Full prompt: A single unbroken shot begins on the eye of a honeybee resting on a rain-drenched wildflower. The camera pulls back continuously, through a meadow, over rolling hills, a coastline, the curve of the Earth, until the planet is a pale blue dot suspended in darkness. Cinematic colour grading throughout, golden hour light.
Most of the models struggled with this demanding brief, generating unrealistic visuals and resorting to dissolves to get from the coastline to the Earth.
Pika 2.5 attempted one continuous zoom out but couldn’t make the final transition work.
KLING 3.0 gave us a good-looking honeybee and handled the initial pull out well, but then had the earth looming up from the bottom of the shot.
Veo 3.1 abandoned the pull out after a couple of seconds and struggled with all the subsequent transitions.
Whilst the bee and flowers could arguably have been a touch more realistic, Seedance 2.0 was the only model to nail every element of the brief, executing a seamless pull back from ommatidia to pale blue dot.
Winner: Seedance 2.0
Overall winner
Whilst Veo 3.1 and KLING 3.0 both netted two victories (and Seedance 2.0 one), I’m going to name Veo 3.1 the overall winner as KLING 3.0’s text rendering made its Challenge 1 generation unusable and it fluffed almost all elements of Challenge 4.
Conclusions
The leading video generation models have come a long way in nine months in terms of realism, prompt adherence and consistency (compare the winning generations above with Challenge 2 from my May 2025 test).
However, there isn’t a single model that consistently outperforms the others in all scenarios.

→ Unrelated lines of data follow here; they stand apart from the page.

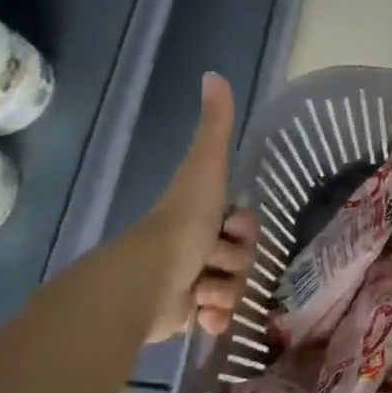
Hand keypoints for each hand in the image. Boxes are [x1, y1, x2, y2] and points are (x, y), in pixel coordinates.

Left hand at [136, 72, 259, 341]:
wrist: (146, 281)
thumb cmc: (182, 222)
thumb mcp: (205, 166)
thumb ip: (216, 124)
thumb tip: (213, 73)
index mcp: (201, 214)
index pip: (244, 224)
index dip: (245, 229)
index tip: (233, 229)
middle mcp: (196, 246)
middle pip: (242, 256)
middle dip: (237, 262)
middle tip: (215, 263)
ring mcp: (190, 281)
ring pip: (233, 286)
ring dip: (227, 290)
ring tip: (206, 294)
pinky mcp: (183, 315)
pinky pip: (217, 315)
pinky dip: (216, 316)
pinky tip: (207, 319)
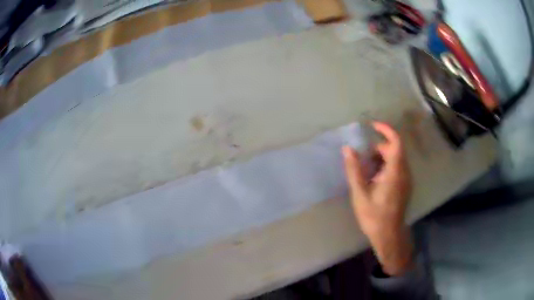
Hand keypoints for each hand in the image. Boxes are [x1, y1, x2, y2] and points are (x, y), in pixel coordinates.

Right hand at [342, 121, 413, 275]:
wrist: (389, 235)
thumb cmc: (374, 216)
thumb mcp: (360, 193)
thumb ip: (354, 170)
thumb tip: (347, 148)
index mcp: (395, 172)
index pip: (396, 142)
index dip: (386, 130)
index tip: (372, 126)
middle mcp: (404, 172)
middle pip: (395, 149)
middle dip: (378, 148)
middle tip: (362, 157)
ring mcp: (406, 179)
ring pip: (396, 158)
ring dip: (381, 157)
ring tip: (366, 170)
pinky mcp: (405, 185)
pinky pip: (397, 167)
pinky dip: (385, 166)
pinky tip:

Veo 3.1 is reliably strong when it comes to generating realistic, physics-respecting footage. It’s also best-in-class at incorporating text. However, it can struggle with less realistic scenarios and its audio generation can be inconsistent.
KLING 3.0 is a strong all-rounder and outperformed Veo 3.1 on the less real-world briefs. However, it struggled with the text rendering, which is a common element of many creative briefs.
Seedance 2.0 made a few small mistakes in Challenges 1 and 3 (and refused Challenge 4 altogether), but its prompt adherence on Challenge 5 was seriously impressive (as are some of the viral videos currently doing the rounds).
It’s fair to say that with Seedance 2.0 and KLING 3.0, China has very nearly closed the gap on the best US video model, although Veo 3.1 still has the edge when it comes to realism. I also expect Veo 4 to raise the bar again come Google I/O in May.
The upshot is that those generating varied videos will likely want access to more than one model via a creative platform (comparison of these coming soon).
Sadly, the two models trained exclusively on licensed footage, Adobe Firefly and Moonvalley’s Marey, are both some way behind the leading models when it comes to handling more complex prompts.